[Dataset items]
********************
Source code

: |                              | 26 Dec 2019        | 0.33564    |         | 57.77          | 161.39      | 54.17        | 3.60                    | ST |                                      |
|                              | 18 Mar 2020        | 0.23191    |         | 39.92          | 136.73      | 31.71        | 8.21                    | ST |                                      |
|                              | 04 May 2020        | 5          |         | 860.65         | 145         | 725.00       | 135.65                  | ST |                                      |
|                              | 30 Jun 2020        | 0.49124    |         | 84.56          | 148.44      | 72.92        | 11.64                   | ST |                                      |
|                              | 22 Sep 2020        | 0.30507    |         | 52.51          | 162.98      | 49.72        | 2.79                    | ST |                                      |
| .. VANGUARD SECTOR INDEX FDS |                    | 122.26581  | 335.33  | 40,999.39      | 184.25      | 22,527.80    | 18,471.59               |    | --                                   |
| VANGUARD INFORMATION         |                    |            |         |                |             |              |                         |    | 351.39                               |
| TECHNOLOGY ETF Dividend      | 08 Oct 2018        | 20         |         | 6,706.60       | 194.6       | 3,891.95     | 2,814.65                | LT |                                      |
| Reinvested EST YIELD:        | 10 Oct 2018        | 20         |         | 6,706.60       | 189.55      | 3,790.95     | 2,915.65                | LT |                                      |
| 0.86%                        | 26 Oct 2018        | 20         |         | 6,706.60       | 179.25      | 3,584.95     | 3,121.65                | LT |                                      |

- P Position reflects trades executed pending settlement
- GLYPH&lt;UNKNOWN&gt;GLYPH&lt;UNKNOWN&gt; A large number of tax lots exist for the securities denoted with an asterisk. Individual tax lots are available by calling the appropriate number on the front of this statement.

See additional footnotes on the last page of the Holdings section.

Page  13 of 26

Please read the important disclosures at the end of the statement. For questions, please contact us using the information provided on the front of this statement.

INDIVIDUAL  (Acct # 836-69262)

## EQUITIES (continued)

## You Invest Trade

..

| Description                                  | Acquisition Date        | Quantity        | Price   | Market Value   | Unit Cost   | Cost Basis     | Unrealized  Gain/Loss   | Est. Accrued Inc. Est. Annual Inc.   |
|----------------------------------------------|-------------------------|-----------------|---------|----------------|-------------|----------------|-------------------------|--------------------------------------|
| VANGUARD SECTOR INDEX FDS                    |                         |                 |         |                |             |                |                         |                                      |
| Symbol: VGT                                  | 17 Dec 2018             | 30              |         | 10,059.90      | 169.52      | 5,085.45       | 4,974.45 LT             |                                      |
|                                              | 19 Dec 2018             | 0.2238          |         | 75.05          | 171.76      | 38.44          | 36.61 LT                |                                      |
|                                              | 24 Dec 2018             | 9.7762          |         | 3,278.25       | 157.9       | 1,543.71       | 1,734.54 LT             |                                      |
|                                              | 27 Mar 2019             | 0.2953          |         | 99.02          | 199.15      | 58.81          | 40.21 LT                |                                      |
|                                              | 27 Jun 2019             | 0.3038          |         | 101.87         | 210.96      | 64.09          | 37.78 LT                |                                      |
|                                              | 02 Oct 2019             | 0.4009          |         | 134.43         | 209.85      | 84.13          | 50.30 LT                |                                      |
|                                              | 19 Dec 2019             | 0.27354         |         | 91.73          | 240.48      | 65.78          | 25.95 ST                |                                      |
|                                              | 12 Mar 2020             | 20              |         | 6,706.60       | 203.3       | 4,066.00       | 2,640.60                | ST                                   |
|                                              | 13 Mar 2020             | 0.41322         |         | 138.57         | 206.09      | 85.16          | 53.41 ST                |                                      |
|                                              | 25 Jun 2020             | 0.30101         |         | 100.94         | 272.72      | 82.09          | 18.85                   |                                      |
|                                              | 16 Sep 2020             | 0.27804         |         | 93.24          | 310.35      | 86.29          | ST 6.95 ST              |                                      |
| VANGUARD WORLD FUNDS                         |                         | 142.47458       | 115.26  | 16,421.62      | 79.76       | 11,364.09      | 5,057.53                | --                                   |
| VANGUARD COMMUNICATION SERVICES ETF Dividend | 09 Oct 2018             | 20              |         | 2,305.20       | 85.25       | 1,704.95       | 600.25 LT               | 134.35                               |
********************
- Requirement:
Please copy these records line for line without changing anything.

- Response to the exercise:
Source code

: |                              | 26 Dec 2019        | 0.33564    |         | 57.77          | 161.39      | 54.17        | 3.60                    | ST |                                      |
|                              | 18 Mar 2020        | 0.23191    |         | 39.92          | 136.73      | 31.71        | 8.21                    | ST |                                      |
|                              | 04 May 2020        | 5          |         | 860.65         | 145         | 725.00       | 135.65                  | ST |                                      |
|                              | 30 Jun 2020        | 0.49124    |         | 84.56          | 148.44      | 72.92        | 11.64                   | ST |                                      |
|                              | 22 Sep 2020        | 0.30507    |         | 52.51          | 162.98      | 49.72        | 2.79                    | ST |                                      |
| .. VANGUARD SECTOR INDEX FDS |                    | 122.26581  | 335.33  | 40,999.39      | 184.25      | 22,527.80    | 18,471.59               |    | --                                   |
| VANGUARD INFORMATION         |                    |            |         |                |             |              |                         |    | 351.39                               |
| TECHNOLOGY ETF Dividend      | 08 Oct 2018        | 20         |         | 6,706.60       | 194.6       | 3,891.95     | 2,814.65                | LT |                                      |
| Reinvested EST YIELD:        | 10 Oct 2018        | 20         |         | 6,706.60       | 189.55      | 3,790.95     | 2,915.65                | LT |                                      |
| 0.86%                        | 26 Oct 2018        | 20         |         | 6,706.60       | 179.25      | 3,584.95     | 3,121.65                | LT |                                      |

- P Position reflects trades executed pending settlement
- GLYPH&lt;UNKNOWN&gt;GLYPH&lt;UNKNOWN&gt; A large number of tax lots exist for the securities denoted with an asterisk. Individual tax lots are available by calling the appropriate number on the front of this statement.

See additional footnotes on the last page of the Holdings section.

Page  13 of 26

Please read the important disclosures at the end of the statement. For questions, please contact us using the information provided on the front of this statement.

INDIVIDUAL  (Acct # 836-69262)

## EQUITIES (continued)

## You Invest Trade

..

| Description                                  | Acquisition Date        | Quantity        | Price   | Market Value   | Unit Cost   | Cost Basis     | Unrealized  Gain/Loss   | Est. Accrued Inc. Est. Annual Inc.   |
|----------------------------------------------|-------------------------|-----------------|---------|----------------|-------------|----------------|-------------------------|--------------------------------------|
| VANGUARD SECTOR INDEX FDS                    |                         |                 |         |                |             |                |                         |                                      |
| Symbol: VGT                                  | 17 Dec 2018             | 30              |         | 10,059.90      | 169.52      | 5,085.45       | 4,974.45 LT             |                                      |
|                                              | 19 Dec 2018             | 0.2238          |         | 75.05          | 171.76      | 38.44          | 36.61 LT                |                                      |
|                                              | 24 Dec 2018             | 9.7762          |         | 3,278.25       | 157.9       | 1,543.71       | 1,734.54 LT             |                                      |
|                                              | 27 Mar 2019             | 0.2953          |         | 99.02          | 199.15      | 58.81          | 40.21 LT                |                                      |
|                                              | 27 Jun 2019             | 0.3038          |         | 101.87         | 210.96      | 64.09          | 37.78 LT                |                                      |
|                                              | 02 Oct 2019             | 0.4009          |         | 134.43         | 209.85      | 84.13          | 50.30 LT                |                                      |
|                                              | 19 Dec 2019             | 0.27354         |         | 91.73          | 240.48      | 65.78          | 25.95 ST                |                                      |
|                                              | 12 Mar 2020             | 20              |         | 6,706.60       | 203.3       | 4,066.00       | 2,640.60                | ST                                   |
|                                              | 13 Mar 2020             | 0.41322         |         | 138.57         | 206.09      | 85.16          | 53.41 ST                |                                      |
|                                              | 25 Jun 2020             | 0.30101         |         | 100.94         | 272.72      | 82.09          | 18.85                   |                                      |
|                                              | 16 Sep 2020             | 0.27804         |         | 93.24          | 310.35      | 86.29          | ST 6.95 ST              |                                      |
| VANGUARD WORLD FUNDS                         |                         | 142.47458       | 115.26  | 16,421.62      | 79.76       | 11,364.09      | 5,057.53                | --                                   |
| VANGUARD COMMUNICATION SERVICES ETF Dividend | 09 Oct 2018             | 20              |         | 2,305.20       | 85.25       | 1,704.95       | 600.25 LT               | 134.35                               |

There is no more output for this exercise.